(Data for the task)

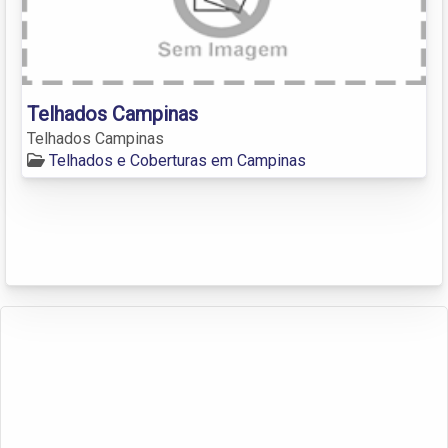
Telhados Campinas
Telhados Campinas
Telhados e Coberturas em Campinas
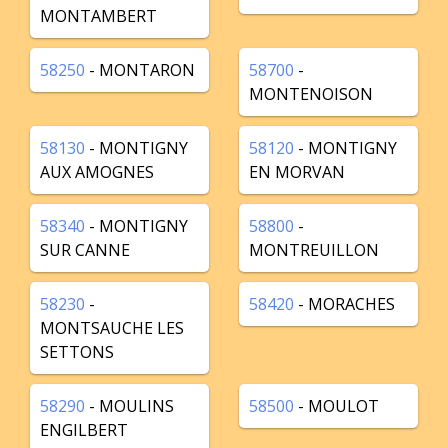
MONTAMBERT
58250
- MONTARON
58700
-
MONTENOISON
58130
- MONTIGNY
58120
- MONTIGNY
AUX AMOGNES
EN MORVAN
58340
- MONTIGNY
58800
-
SUR CANNE
MONTREUILLON
58230
-
58420
- MORACHES
MONTSAUCHE LES
SETTONS
58290
- MOULINS
58500
- MOULOT
ENGILBERT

(End Data for the task)

**Task goal**
Rewrite the text of all the rows above with every occurrence of "MONTIGNY" replaced by "MONTAGNY", keeping everything else unchanged. Omit the picture lines from your output.

**Expected output**
Telhados Campinas
Telhados Campinas
Telhados e Coberturas em Campinas
MONTAMBERT
58250
- MONTARON
58700
-
MONTENOISON
58130
- MONTAGNY
58120
- MONTAGNY
AUX AMOGNES
EN MORVAN
58340
- MONTAGNY
58800
-
SUR CANNE
MONTREUILLON
58230
-
58420
- MORACHES
MONTSAUCHE LES
SETTONS
58290
- MOULINS
58500
- MOULOT
ENGILBERT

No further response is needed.